Comparative Analysis

AgentDurationDosingWeight ImpactCardiovascular Benefit
LiraglutideMedium-actingDailyModerate weight lossProven CV risk reduction
SemaglutideLong-actingWeeklyLarger weight lossRobust CV benefits
DulaglutideLong-actingWeeklyModerate weight lossCV protection

MCQs

  1. Liraglutide acts primarily on which receptor?
    a) GIP b) GLP‑1 c) DPP‑4 d) SGLT2
    Answer: b) GLP‑1
  2. It enhances insulin secretion that is:
    a) Glucose-independent b) Glucose-dependent c) Suppressed d) Unaffected
    Answer: b) Glucose-dependent
  3. The effect on gastric emptying is:
    a) Accelerated b) Unchanged c) Delayed d) Inhibited only at night
    Answer: c) Delayed
  4. A key cardiovascular benefit of liraglutide is:
    a) Increased LDL b) Improved endothelial function c) Elevated BP d) Pro-arrhythmic effect
    Answer: b) Improved endothelial function
  5. Liraglutide is administered:
    a) Weekly injection b) Daily injection c) Oral tablet d) Daily infusion
    Answer: b) Daily injection
  6. Protein binding of liraglutide is:
    a) 50% b) 75% c) ~98% d) 100%
    Answer: c) ~98%
  7. Which patient should avoid liraglutide?
    a) History of medullary thyroid carcinoma b) T2DM without CV disease c) Overweight without diabetes d) T2DM with CKD
    Answer: a) History of medullary thyroid carcinoma
  8. The half-life is approximately:
    a) 4 hours b) 13 hours c) 24 hours d) 7 days
    Answer: b) 13 hours
  9. Liraglutide’s weight loss is due to:
    a) Increased basal metabolic rate b) Appetite reduction c) Increased fat absorption d) Renal glucose loss
    Answer: b) Appetite reduction
  10. Compared to dulaglutide and semaglutide, liraglutide is:
    a) Daily dosing b) Oral c) Weekly dosing d) Injectable monthly
    Answer: a) Daily dosing

FAQs

1. How soon does liraglutide reduce blood sugar?
Improvement in glycemic control is typically seen within 1–2 weeks after starting treatment.

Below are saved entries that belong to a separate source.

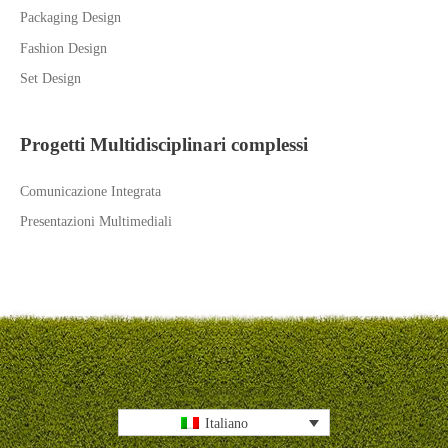
Packaging Design
Fashion Design
Set Design
Progetti Multidisciplinari complessi
Comunicazione Integrata
Presentazioni Multimediali
Italiano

2. Does it cause hypoglycemia when used alone?
No—it has minimal hypoglycemia risk when not combined with insulin or insulin secretagogues.

3. Can liraglutide aid weight loss?
Yes—patients may lose 5–10% of body weight over several months.

4. Is liraglutide safe in patients with renal impairment?
Yes—no dose adjustment is needed in mild-to-moderate renal dysfunction.

5. How often is thyroid function monitored?
Routine monitoring is not required unless there is family or personal history of thyroid cancer.